» TASKS AND EXERCISES
A - List every person named in the passage about No 10's building costs and lost porcelain.
B - According to the passage about No 10's building costs and lost porcelain, what was the total bill estimated at in late 1962?
C - Resume the passage about No 10's building costs and lost porcelain, picking up after its final sentence.

» SELECTED TEXT
==============================
Costs soared as work was disrupted by strikes and work-to-rules over unpaid tea breaks. An incentive bonus was introduced to get rapid completion. On the increased costs, Macmillan wrote: “This is very bad,” adding: “Shows what is wrong with this country.”

The total bill, for building and for furnishings and decorating, was estimated at £2.5m in late 1962. “This is a terrible story, but makes it all the more necessary that the architects furnishings and decorating extravagances shd be curbed,” wrote Macmillan.

He decreed the decoration should be plain and unpretentious to offset costs during a time of austerity, to the dismay of the architect.

Clumsy cleaners were blamed for the loss or breakage of valuable porcelain loaned to No 10 by the Victoria and Albert Museum. One was a 17th-century Chinese porcelain jar, then worth £500 and loaned in 1946 at the beginning of Clement Attlee’s premiership. An investigation found “the cover of the jar was broken, presumably by a charwoman, who threw away the pieces”.

A 1953 search for a Chinese vase, worth £200 and missing for a year, proved fruitless. “Do you think that by any chance it could have been used for flowers and then put away in the pantry or somewhere?” inquired the V&A director, Leigh Ashton. An investigation concluded it had been broken by “a heavyhanded cleaner”.
==============================
» SOURCE DATA

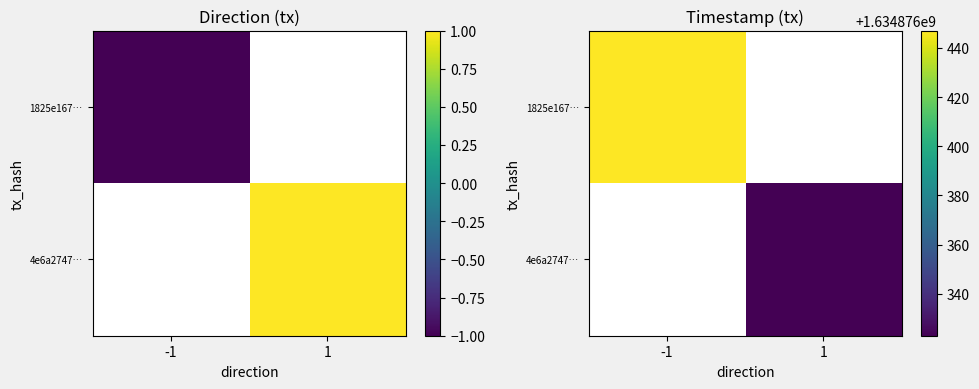

The 1825e16794c2ff21d1d2935da25d9f1a8be3926 series shows -1 at -1. True or false?

True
==============================
» RESULTS OF THE EXERCISE
A - Macmillan, Clement Attlee, Leigh Ashton

B - £2.5m, covering building, furnishings and decorating.

C -
The Ministry of Works, responsible for furnishing No 10’s state rooms, was often criticised for having “deplorable” taste and buying furniture piecemeal. Its acquisitions, according to a 1946 memo by Attlee’s private secretary, included a settee and six chairs, which “have ugly backs” so had to be situated so their backs were not visible.

The ministry was criticised again when three pictures, on loan from the National Gallery, were unexpectedly returned after being removed from the walls of the foreign secretary’s official rooms at 1 Carlton Gardens in 1948 without his knowledge. The Foreign Office reported that the “very important reception room, where foreign visitors are constantly being entertained, is completely ruined by the bareness of the walls”.